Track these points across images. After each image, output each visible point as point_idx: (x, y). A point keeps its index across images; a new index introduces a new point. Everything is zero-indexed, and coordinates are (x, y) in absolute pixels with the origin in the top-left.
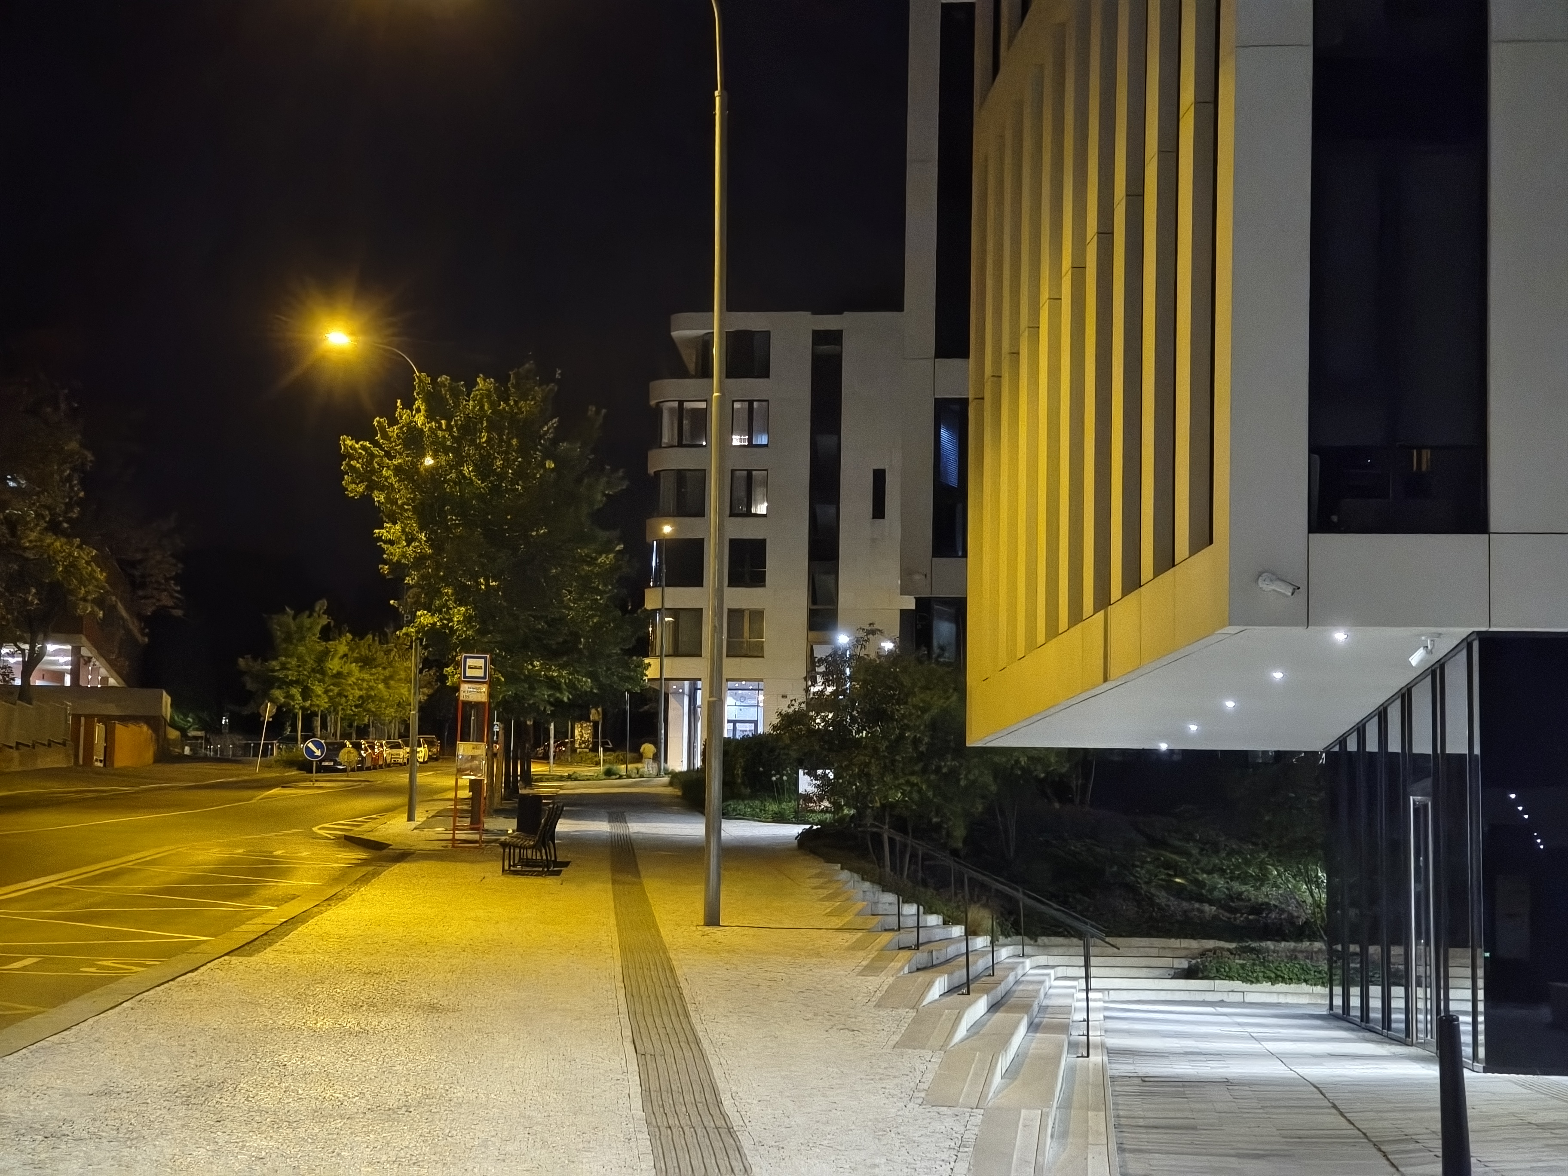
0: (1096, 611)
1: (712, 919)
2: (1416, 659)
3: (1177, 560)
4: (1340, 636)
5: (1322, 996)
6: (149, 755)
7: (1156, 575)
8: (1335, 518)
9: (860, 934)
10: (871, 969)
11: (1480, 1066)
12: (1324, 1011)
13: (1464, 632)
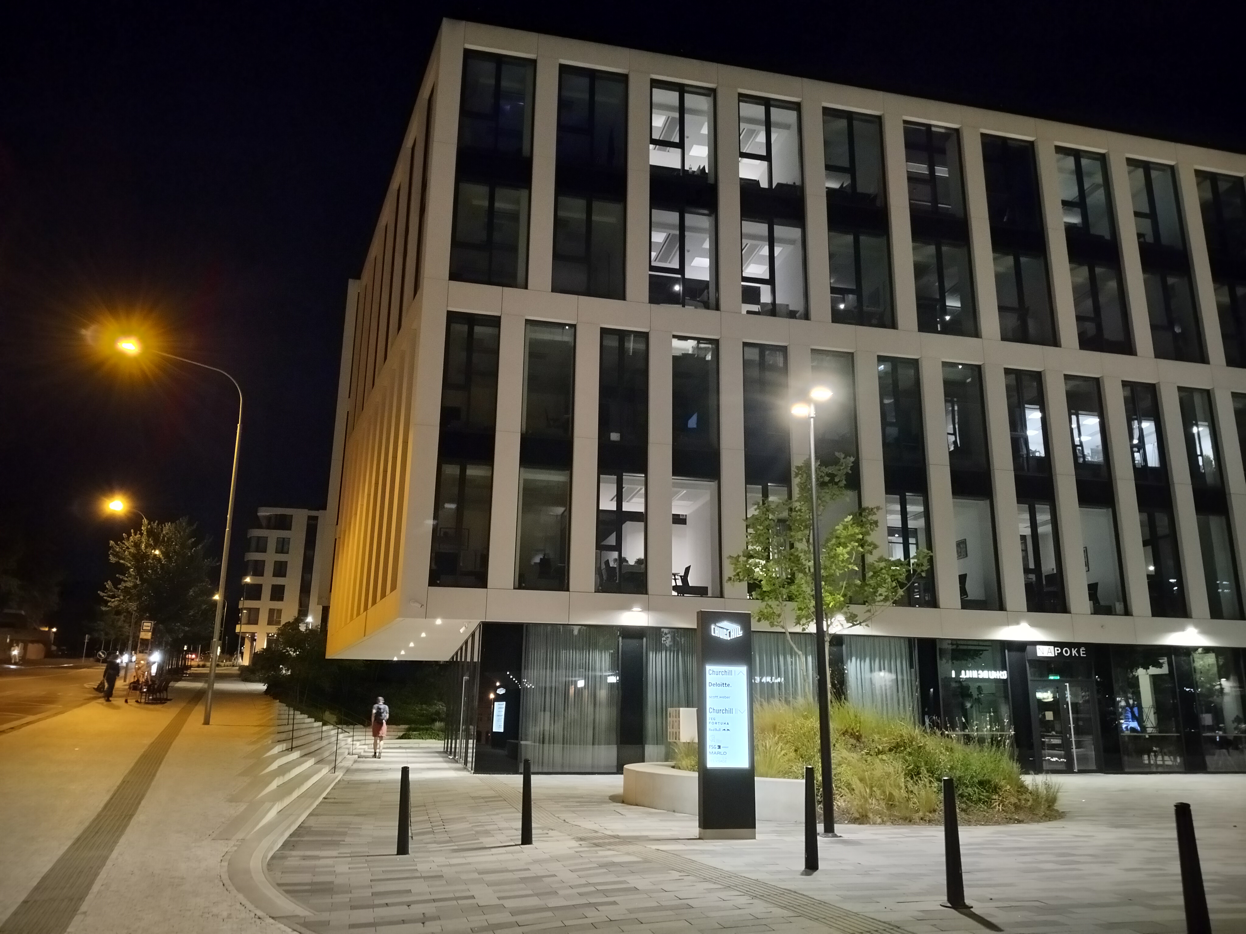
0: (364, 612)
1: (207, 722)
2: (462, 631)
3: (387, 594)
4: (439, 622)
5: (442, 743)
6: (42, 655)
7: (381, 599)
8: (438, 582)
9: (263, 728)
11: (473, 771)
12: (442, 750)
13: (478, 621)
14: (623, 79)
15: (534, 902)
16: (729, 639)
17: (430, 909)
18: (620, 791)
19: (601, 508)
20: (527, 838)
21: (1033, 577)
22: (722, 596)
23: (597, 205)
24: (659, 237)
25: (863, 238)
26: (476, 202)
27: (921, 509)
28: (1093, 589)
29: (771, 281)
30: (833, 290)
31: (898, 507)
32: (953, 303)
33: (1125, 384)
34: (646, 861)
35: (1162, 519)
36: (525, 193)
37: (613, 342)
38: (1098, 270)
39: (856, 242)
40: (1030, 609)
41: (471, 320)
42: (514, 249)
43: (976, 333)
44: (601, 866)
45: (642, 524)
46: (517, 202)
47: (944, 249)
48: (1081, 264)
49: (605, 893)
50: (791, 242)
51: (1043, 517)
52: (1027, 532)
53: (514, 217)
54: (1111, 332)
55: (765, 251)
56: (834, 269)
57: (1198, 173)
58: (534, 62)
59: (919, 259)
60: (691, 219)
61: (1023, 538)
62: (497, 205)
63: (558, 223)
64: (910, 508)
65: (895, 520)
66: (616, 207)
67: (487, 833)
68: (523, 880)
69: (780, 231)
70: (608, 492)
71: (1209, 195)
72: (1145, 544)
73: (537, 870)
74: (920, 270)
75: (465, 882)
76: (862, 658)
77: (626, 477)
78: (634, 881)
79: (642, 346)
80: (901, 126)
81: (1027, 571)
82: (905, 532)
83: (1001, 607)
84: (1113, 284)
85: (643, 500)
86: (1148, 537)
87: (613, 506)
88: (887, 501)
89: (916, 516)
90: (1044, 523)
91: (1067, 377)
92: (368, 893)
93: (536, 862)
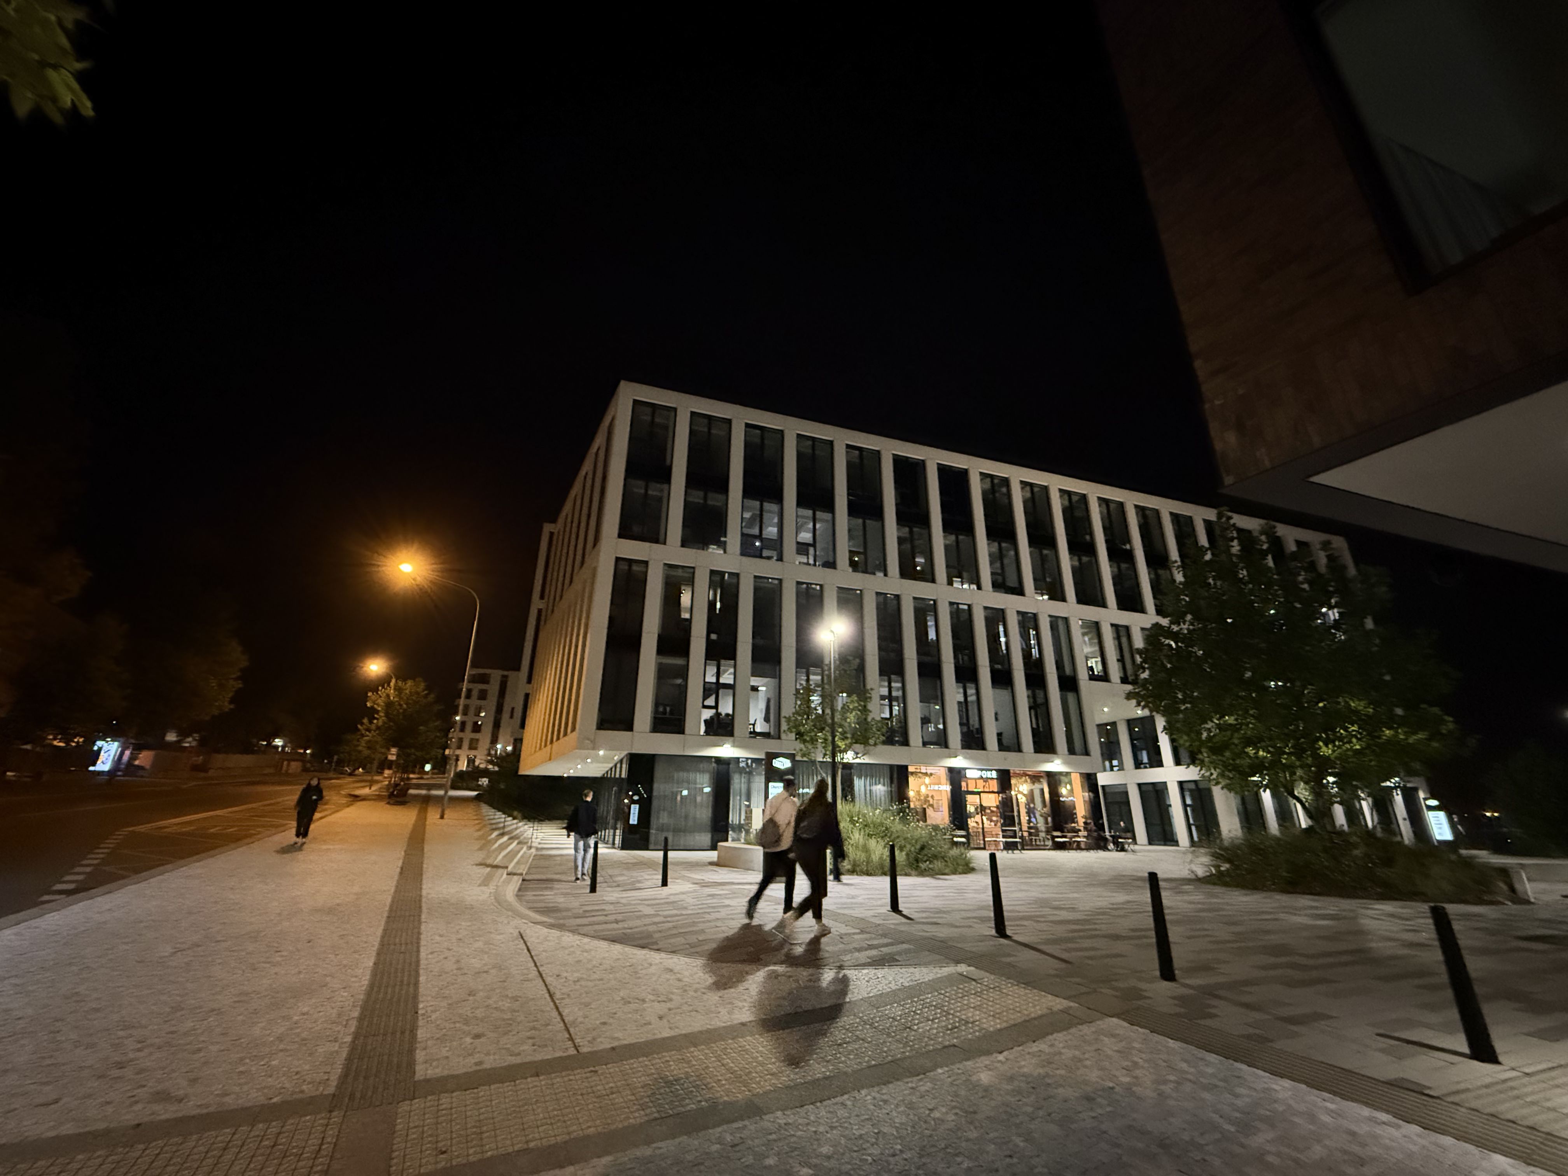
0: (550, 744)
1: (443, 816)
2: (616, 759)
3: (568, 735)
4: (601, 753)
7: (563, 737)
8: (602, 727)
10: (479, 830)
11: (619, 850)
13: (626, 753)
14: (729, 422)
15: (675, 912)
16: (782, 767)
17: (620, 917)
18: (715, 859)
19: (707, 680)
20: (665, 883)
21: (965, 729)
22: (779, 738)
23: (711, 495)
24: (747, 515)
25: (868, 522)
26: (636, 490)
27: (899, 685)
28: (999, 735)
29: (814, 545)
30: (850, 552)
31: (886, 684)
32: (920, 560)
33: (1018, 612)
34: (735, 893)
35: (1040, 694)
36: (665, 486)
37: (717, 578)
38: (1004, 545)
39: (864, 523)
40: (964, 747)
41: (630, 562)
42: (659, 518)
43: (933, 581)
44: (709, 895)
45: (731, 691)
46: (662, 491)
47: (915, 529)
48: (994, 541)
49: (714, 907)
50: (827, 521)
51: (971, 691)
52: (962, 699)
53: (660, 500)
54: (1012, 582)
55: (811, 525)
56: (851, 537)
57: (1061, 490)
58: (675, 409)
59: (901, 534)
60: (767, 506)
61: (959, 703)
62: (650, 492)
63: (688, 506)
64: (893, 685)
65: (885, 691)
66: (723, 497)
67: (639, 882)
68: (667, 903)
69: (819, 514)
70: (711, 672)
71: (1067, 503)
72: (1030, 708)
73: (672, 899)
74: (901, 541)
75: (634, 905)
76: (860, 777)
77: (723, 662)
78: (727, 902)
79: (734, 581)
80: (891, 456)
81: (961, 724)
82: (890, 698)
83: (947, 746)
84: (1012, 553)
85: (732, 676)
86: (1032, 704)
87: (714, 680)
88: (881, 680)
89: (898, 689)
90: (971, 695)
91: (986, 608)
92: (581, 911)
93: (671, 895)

▬▬▬

Problem details =
Print exactly the lines from the line with "47: (944, 249)" through the end of the data, both ends included, and print no pictures.

Problem solution =
47: (944, 249)
48: (1081, 264)
49: (605, 893)
50: (791, 242)
51: (1043, 517)
52: (1027, 532)
53: (514, 217)
54: (1111, 332)
55: (765, 251)
56: (834, 269)
57: (1198, 173)
58: (534, 62)
59: (919, 259)
60: (691, 219)
61: (1023, 538)
62: (497, 205)
63: (558, 223)
64: (910, 508)
65: (895, 520)
66: (616, 207)
67: (487, 833)
68: (523, 880)
69: (780, 231)
70: (608, 492)
71: (1209, 195)
72: (1145, 544)
73: (537, 870)
74: (920, 270)
75: (465, 882)
76: (862, 658)
77: (626, 477)
78: (634, 881)
79: (642, 346)
80: (901, 126)
81: (1027, 571)
82: (905, 532)
83: (1001, 607)
84: (1113, 284)
85: (643, 500)
86: (1148, 537)
87: (613, 506)
88: (887, 501)
89: (916, 516)
90: (1044, 523)
91: (1067, 377)
92: (368, 893)
93: (536, 862)
0: (550, 744)
1: (443, 816)
2: (616, 759)
3: (568, 735)
4: (601, 753)
7: (563, 737)
8: (602, 727)
10: (479, 830)
11: (619, 850)
13: (626, 753)
14: (729, 422)
15: (675, 912)
16: (782, 767)
17: (620, 917)
18: (715, 859)
19: (707, 680)
20: (665, 883)
21: (965, 729)
22: (779, 738)
23: (711, 495)
24: (747, 515)
25: (868, 522)
26: (636, 490)
27: (899, 685)
28: (999, 735)
29: (814, 545)
30: (850, 552)
31: (886, 684)
32: (920, 560)
33: (1018, 612)
34: (735, 893)
35: (1040, 694)
36: (665, 486)
37: (717, 578)
38: (1004, 545)
39: (864, 523)
40: (964, 747)
41: (630, 562)
42: (659, 518)
43: (933, 581)
44: (709, 895)
45: (731, 691)
46: (662, 491)
47: (915, 529)
48: (994, 541)
49: (714, 907)
50: (827, 521)
51: (971, 691)
52: (962, 699)
53: (660, 500)
54: (1012, 582)
55: (811, 525)
56: (851, 537)
57: (1061, 490)
58: (675, 409)
59: (901, 534)
60: (767, 506)
61: (959, 703)
62: (650, 492)
63: (688, 506)
64: (893, 685)
65: (885, 691)
66: (723, 497)
67: (639, 882)
68: (667, 903)
69: (819, 514)
70: (711, 672)
71: (1067, 503)
72: (1030, 708)
73: (672, 899)
74: (901, 541)
75: (634, 905)
76: (860, 777)
77: (723, 662)
78: (727, 902)
79: (734, 581)
80: (891, 456)
81: (961, 724)
82: (890, 698)
83: (947, 746)
84: (1012, 553)
85: (732, 676)
86: (1032, 704)
87: (714, 680)
88: (881, 680)
89: (898, 689)
90: (971, 695)
91: (986, 608)
92: (581, 911)
93: (671, 895)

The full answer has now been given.